Copy the lines of the entries below word for word, leaving out the pictures.

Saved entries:
*** Block opens ***
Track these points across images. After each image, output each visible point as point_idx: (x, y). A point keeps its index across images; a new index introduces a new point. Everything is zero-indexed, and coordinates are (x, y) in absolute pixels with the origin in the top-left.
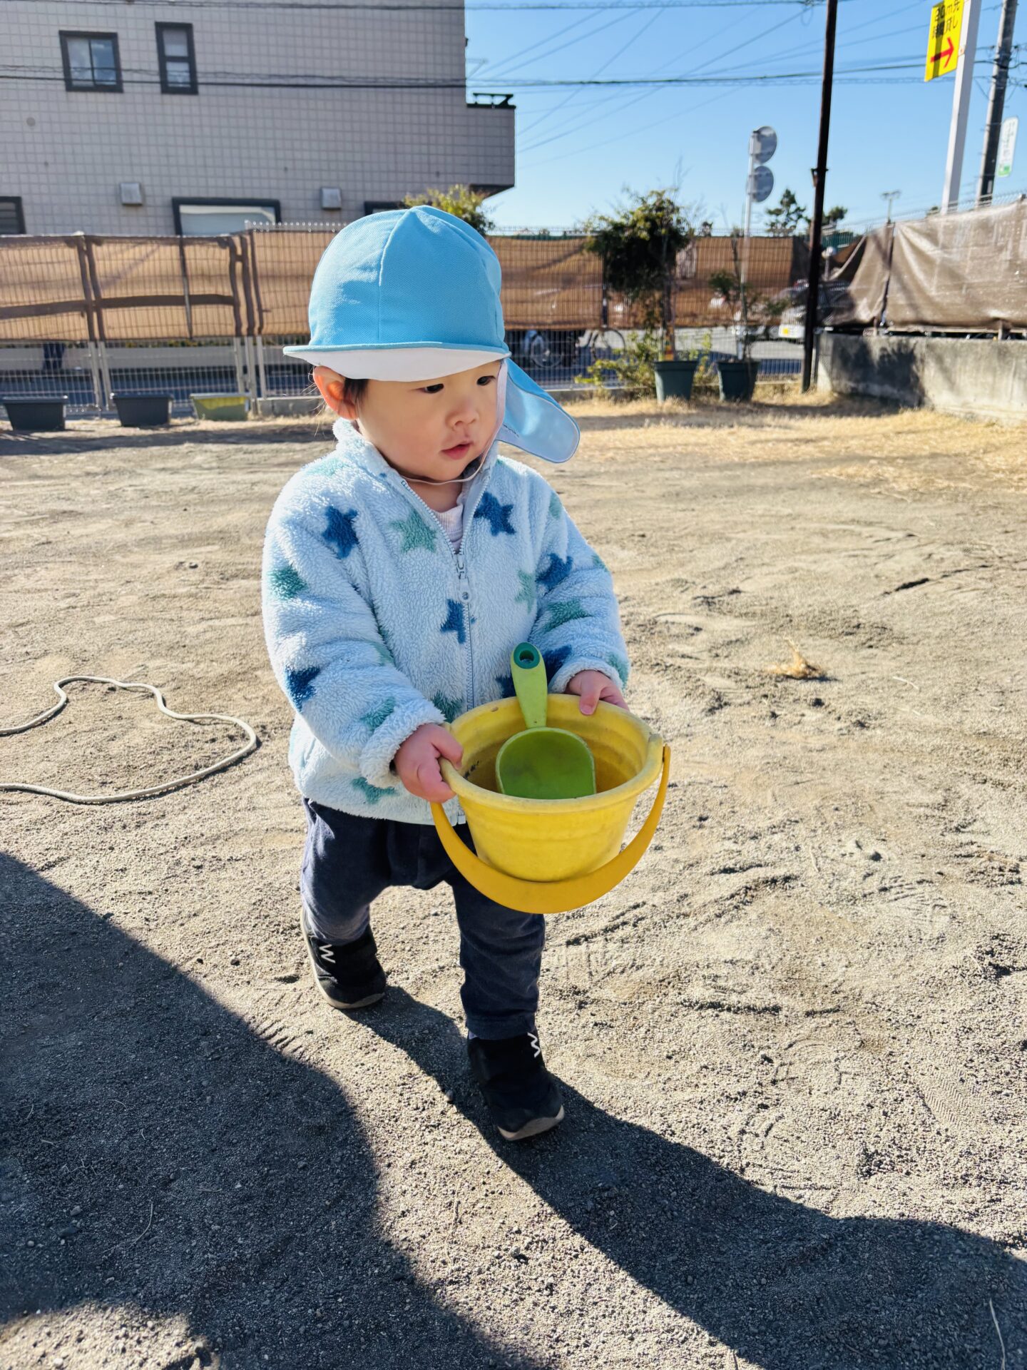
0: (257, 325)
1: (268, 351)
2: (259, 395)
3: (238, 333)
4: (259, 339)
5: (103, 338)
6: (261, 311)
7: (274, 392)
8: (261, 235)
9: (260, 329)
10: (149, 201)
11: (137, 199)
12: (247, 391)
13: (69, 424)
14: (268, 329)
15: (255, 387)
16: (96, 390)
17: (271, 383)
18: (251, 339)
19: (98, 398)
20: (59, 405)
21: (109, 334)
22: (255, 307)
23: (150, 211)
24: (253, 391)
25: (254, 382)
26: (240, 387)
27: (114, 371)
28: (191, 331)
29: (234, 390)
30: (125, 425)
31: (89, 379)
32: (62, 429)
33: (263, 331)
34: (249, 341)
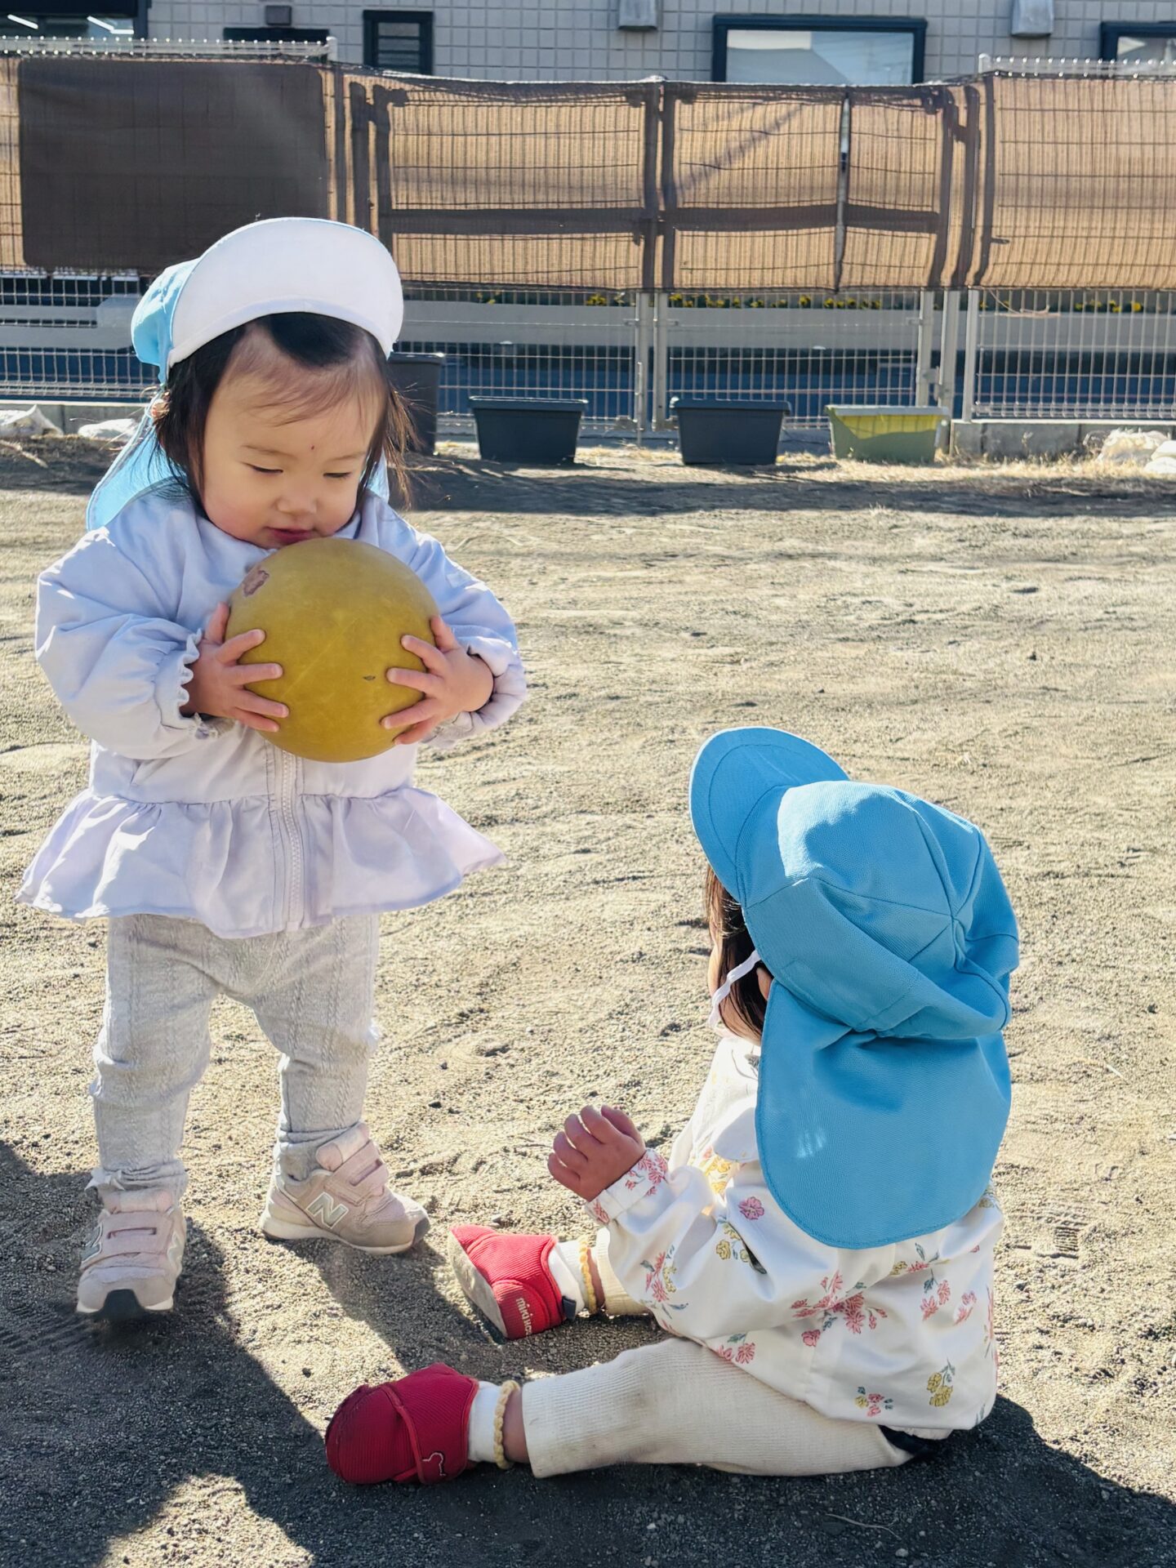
0: (975, 267)
1: (989, 322)
2: (957, 413)
3: (934, 284)
4: (973, 297)
5: (668, 288)
6: (987, 240)
7: (988, 409)
8: (1008, 83)
9: (979, 275)
10: (671, 22)
11: (648, 18)
12: (933, 402)
13: (582, 454)
14: (993, 276)
15: (951, 394)
16: (639, 390)
17: (986, 388)
18: (956, 296)
19: (640, 405)
20: (571, 416)
21: (683, 278)
22: (979, 232)
23: (669, 41)
24: (945, 407)
25: (952, 386)
26: (921, 393)
27: (677, 352)
28: (838, 278)
29: (907, 400)
30: (689, 462)
31: (627, 368)
32: (570, 464)
33: (984, 280)
34: (952, 299)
*** Block closes ***
* **The answer**:
Track these points across images. After each image, output each visible point as point_idx: (x, y). A point keeps its index across images; a new index introduces a new point. Everything is zero-indexed, and coordinates are (x, y) in absolute pixels with the origin in the top-left.
0: (257, 325)
1: (268, 351)
2: (259, 395)
3: (238, 333)
4: (259, 339)
5: (103, 338)
6: (261, 311)
7: (274, 392)
8: (261, 235)
9: (260, 329)
10: (149, 201)
11: (137, 199)
12: (247, 391)
13: (69, 424)
14: (268, 329)
15: (255, 387)
16: (96, 390)
17: (271, 383)
18: (251, 339)
19: (98, 398)
20: (59, 405)
21: (109, 334)
22: (255, 307)
23: (150, 211)
24: (253, 391)
25: (254, 382)
26: (240, 387)
27: (114, 371)
28: (191, 331)
29: (234, 390)
30: (125, 425)
31: (89, 379)
32: (62, 429)
33: (263, 331)
34: (249, 341)
0: (975, 267)
1: (989, 322)
2: (957, 413)
3: (934, 284)
4: (973, 297)
5: (668, 288)
6: (987, 240)
7: (988, 409)
8: (1008, 83)
9: (979, 275)
10: (671, 22)
11: (648, 18)
12: (933, 402)
13: (582, 454)
14: (993, 276)
15: (951, 394)
16: (639, 390)
17: (986, 388)
18: (956, 296)
19: (640, 405)
20: (571, 416)
21: (683, 278)
22: (979, 232)
23: (669, 41)
24: (945, 407)
25: (952, 386)
26: (921, 393)
27: (677, 352)
28: (838, 278)
29: (907, 400)
30: (689, 462)
31: (627, 368)
32: (570, 464)
33: (984, 280)
34: (952, 299)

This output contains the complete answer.